Like wine or beer or hard cider, there are many ways to create the final product. Some take short cuts to speed the shrub production process, others use a recombination method by mixing in a tank and bottling. Like these distant cousins of fermentology, shrubs also can be crafted or shorted as it were. Finger Lakes Harvest takes a more primitive and artisanal approach when it comes to shrub production which takes time, patience, and a bit of cleverness to make the shrubs sing. For the record we do not use juice, concentrates, powders, our apple cider vinegar (ACV) is barrel fermented and the organic cane sugar is the least processed large crystal cane sugar available in the US market.
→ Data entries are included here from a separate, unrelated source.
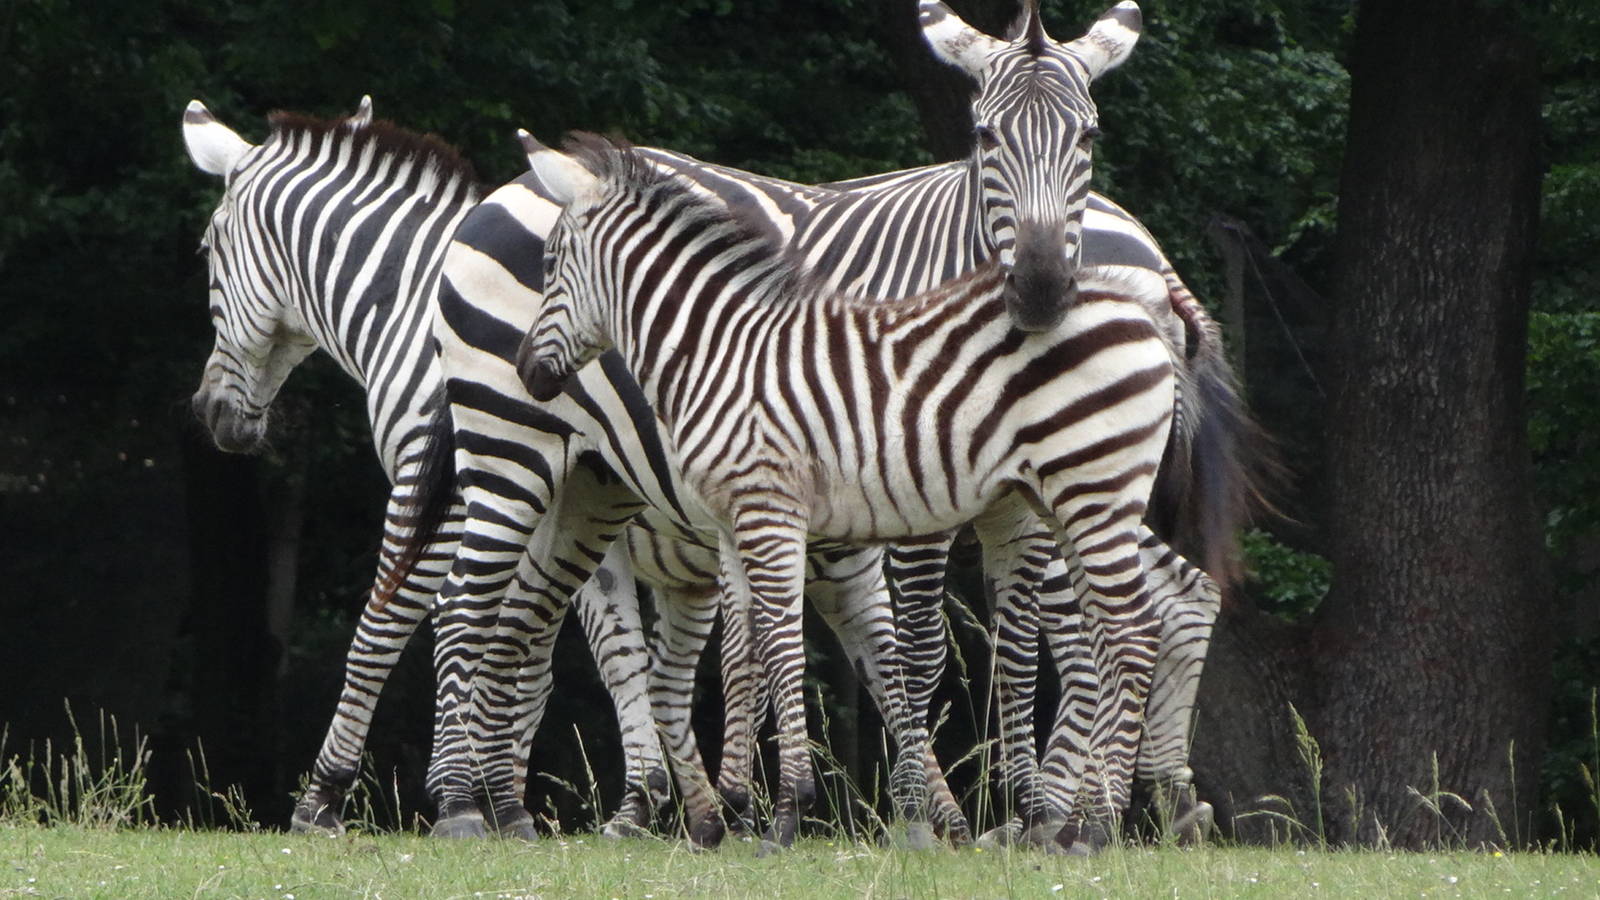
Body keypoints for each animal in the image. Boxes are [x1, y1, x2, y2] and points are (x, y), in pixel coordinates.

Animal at [180, 97, 679, 837]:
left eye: (208, 250)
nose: (210, 412)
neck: (415, 305)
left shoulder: (445, 486)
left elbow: (418, 624)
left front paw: (435, 795)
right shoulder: (556, 502)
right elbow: (570, 653)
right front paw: (517, 801)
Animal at [519, 134, 1189, 852]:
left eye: (550, 264)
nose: (527, 373)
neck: (718, 352)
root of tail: (1138, 308)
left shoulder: (771, 509)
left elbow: (782, 645)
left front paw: (787, 812)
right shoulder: (730, 522)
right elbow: (744, 651)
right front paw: (735, 810)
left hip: (1095, 490)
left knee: (1134, 632)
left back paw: (1099, 825)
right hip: (1067, 497)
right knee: (1110, 635)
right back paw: (1079, 825)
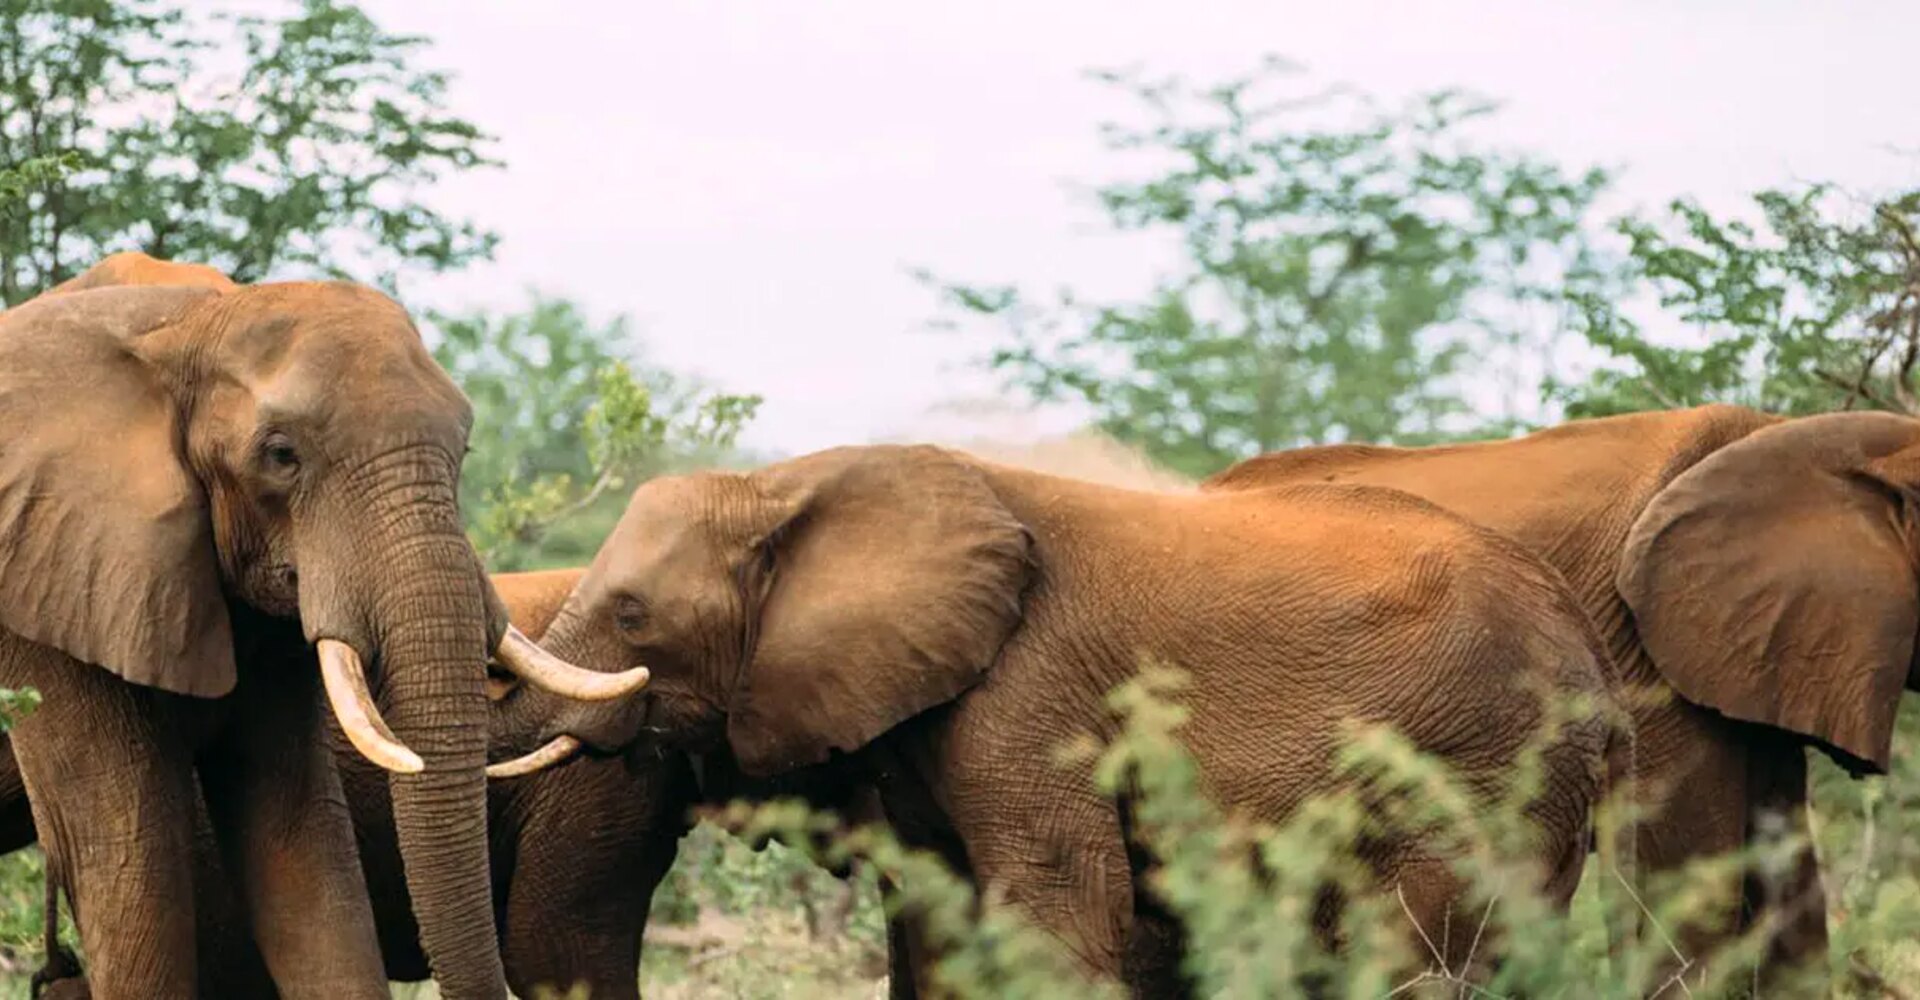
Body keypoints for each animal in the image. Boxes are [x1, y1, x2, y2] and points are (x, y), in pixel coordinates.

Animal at [0, 253, 641, 999]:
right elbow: (129, 858)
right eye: (281, 455)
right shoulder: (44, 589)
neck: (184, 320)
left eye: (465, 448)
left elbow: (299, 846)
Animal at [487, 443, 1618, 991]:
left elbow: (1057, 907)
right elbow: (938, 923)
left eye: (632, 613)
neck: (784, 483)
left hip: (1482, 763)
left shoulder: (1031, 691)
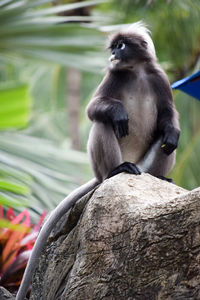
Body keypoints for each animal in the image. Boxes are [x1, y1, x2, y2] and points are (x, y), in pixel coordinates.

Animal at [16, 21, 180, 300]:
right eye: (114, 47)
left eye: (121, 46)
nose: (113, 54)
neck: (136, 72)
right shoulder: (114, 76)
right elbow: (93, 109)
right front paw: (118, 112)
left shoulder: (159, 78)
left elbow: (168, 115)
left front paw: (171, 132)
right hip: (104, 166)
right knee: (104, 124)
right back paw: (117, 168)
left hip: (145, 164)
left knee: (167, 141)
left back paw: (159, 175)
Very similar to what was available in the 1700’s.
For our shrubs we start with whole fruit, most times its frozen to allow for cell rupture and then processed in to a batch of liquid containing organically grown apple cider vinegar, and organic large crystal cane sugar. Some water is added to offset evaporation while is rests in the barrels, buckets and tanks.
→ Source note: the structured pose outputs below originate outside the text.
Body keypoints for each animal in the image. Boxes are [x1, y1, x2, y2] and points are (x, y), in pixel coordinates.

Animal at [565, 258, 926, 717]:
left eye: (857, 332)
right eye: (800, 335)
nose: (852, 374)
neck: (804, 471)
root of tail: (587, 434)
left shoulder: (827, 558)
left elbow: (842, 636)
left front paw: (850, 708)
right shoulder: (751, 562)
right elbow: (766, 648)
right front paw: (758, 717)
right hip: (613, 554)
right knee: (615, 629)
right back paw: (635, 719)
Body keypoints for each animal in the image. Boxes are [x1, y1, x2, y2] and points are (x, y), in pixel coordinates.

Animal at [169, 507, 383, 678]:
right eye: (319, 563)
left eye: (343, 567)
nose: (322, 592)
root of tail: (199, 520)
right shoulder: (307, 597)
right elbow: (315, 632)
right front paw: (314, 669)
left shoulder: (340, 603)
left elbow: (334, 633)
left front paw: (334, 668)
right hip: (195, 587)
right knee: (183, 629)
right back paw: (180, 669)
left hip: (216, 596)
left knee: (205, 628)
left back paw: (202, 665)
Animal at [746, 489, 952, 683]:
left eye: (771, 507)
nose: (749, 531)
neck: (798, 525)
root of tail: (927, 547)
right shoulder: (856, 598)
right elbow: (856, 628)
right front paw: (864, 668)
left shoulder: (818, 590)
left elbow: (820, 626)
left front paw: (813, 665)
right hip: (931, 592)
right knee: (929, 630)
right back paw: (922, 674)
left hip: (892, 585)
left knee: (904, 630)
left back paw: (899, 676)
Depending on the fruit, some will fettle (the resting stage) in days most take weeks, and some take months. We then gravity filter out most of the extracted solids, leaving some for body, flavor and added nutrients. A short resting period follows checking Ph the whole way. Its off to the bottles when ready. There are many more steps that I cannot list here but that is the essence of the process. It is decidedly similar to the way they did it 320 years ago in this country. As we say around the shrubbery, “whats in your bottle?”
The picture provided is an experimental batch of three heirloom varieties of Finger Lakes grapes in the first fettling tank.